Agha Haider had objected to the lack of even-handedness in the Trial. For that he was removed from the Bench and replaced by a more compliant judge.
“Had he not been despatched, there would have been a split-verdict of 2 in favour of death by hanging and one against, and Bhagat Singh would have escaped the gallows. Only in the case of a Zulfikar Bhutto, was there a hanging on a split-verdict,” Juss explained.
(Interestingly, it was Kala Masih who pulled the rope in the case of Bhagat Singh, and it was his grandson, Tara Masih, who pulled the rope for Zulfikar Ali Bhutto.)
“The challenge before me was how to frame this argument and I have described the legal machinations as a process of ‘coercive colonial legalism’,” Juss said.
To this extent, the book is a wealth of information, containing dozens of documents not previously seen.
“In fact, there are over a 100 images of these documents. I refer to the full four-page ‘challenge to jurisdiction’ of the Tribunal on the very first day of its sitting on 5th May 1930, which states: ‘We believe that freedom is undeniable right of all people, that every man has the inalienable right of enjoying the fruits of his labour and that every nation is indisputably the master of its resources.’ The reference to ‘inalienable rights’ is directly drawn from the English common law, but used by Indian lawyers in Lahore,” Juss explained.
This challenge throws the gauntlet before colonial rule with words that “we believe all such governments, and particularly this British Government, thrust upon the helpless but unwilling Indian nation, to be no better than an organised gang of robbers and a pack of exploiters equipped with all the means of carnage and devastations,” Juss elaborated.
“Kuldip Nayar believed that not only was the Tribunal rigged but the Privy Council in London was rigged, and that one day secret telegrams would reveal that it was under instructions to reject Bhagat Singh’s appeal against the death sentence,” Juss said.
“Documents showing that the President of the Tribunal refused interviews of the accused with their relatives (thus making it difficult for the accused to prepare their defence) have been shown for this first time in this book. The removal of two of the three judges at the same time (one of whom was Agha Haider, who favoured the accused) ‘for reasons of ill-health’ within two weeks of the Tribunal convening, have been shown for the first time. Indeed, a document showing how at the trial of Udham Singh (who avenged the Jallianwala Bagh Massacre by shooting dead Michael O’Dwyer in 1940), taking inspiration from Bhagat Singh, justice was denied, is also revealed for the first time,” Juss said.
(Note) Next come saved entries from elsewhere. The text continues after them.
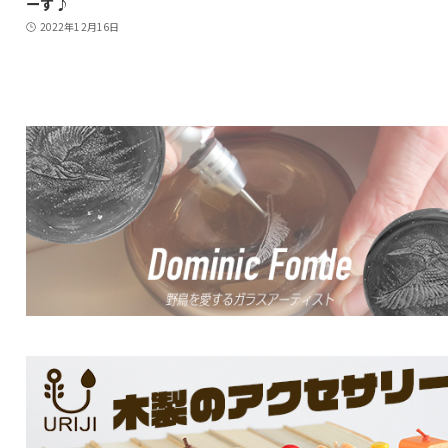
ーす♪
2022年12月16日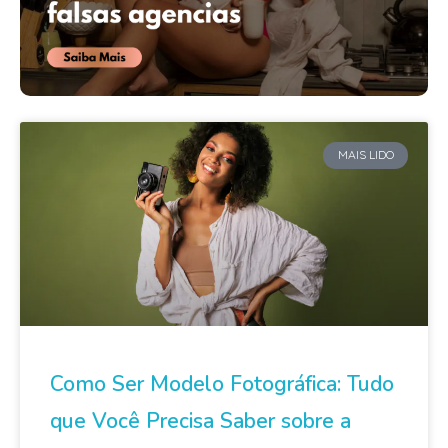
MAIS LIDO
Como Ser Modelo Fotográfica: Tudo
que Você Precisa Saber sobre a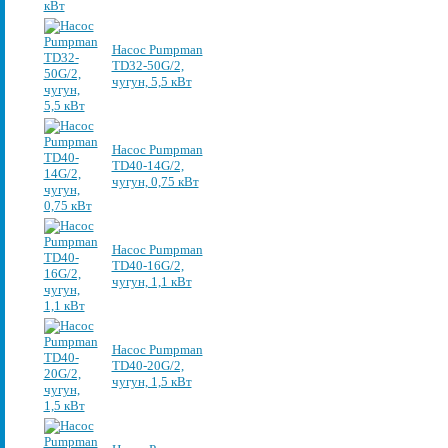
Насос Pumpman
TD32-50G/2,
чугун, 5,5 кВт
Насос Pumpman
TD40-14G/2,
чугун, 0,75 кВт
Насос Pumpman
TD40-16G/2,
чугун, 1,1 кВт
Насос Pumpman
TD40-20G/2,
чугун, 1,5 кВт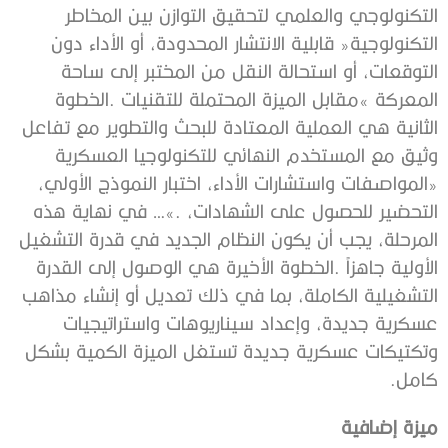
‬كامل‭. ‬
ميزة‭ ‬إضافية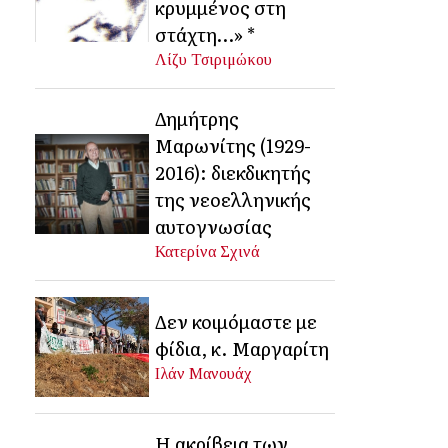
κρυμμένος στη
στάχτη…» *
Λίζυ Τσιριμώκου
Δημήτρης
Μαρωνίτης (1929-
2016): διεκδικητής
της νεοελληνικής
αυτογνωσίας
Κατερίνα Σχινά
Δεν κοιμόμαστε με
φίδια, κ. Μαργαρίτη
Ιλάν Μανουάχ
Η ακρίβεια των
What next? What’s his next project?
“I am writing a second book on Bhagat Singh, this time focusing not on the Trial, but on Bhagat Singh’s life in revolution, and his wider relationship with violence, which was much more nuanced and sophisticated than is commonly thought. This is because Bhagat Singh’s view was that as revolutionaries, they were ‘lovers of humanity’, and whether they should resort to violence was ultimately dependent on the actions of their oppressors, because they themselves wanted peace,” Juss concluded.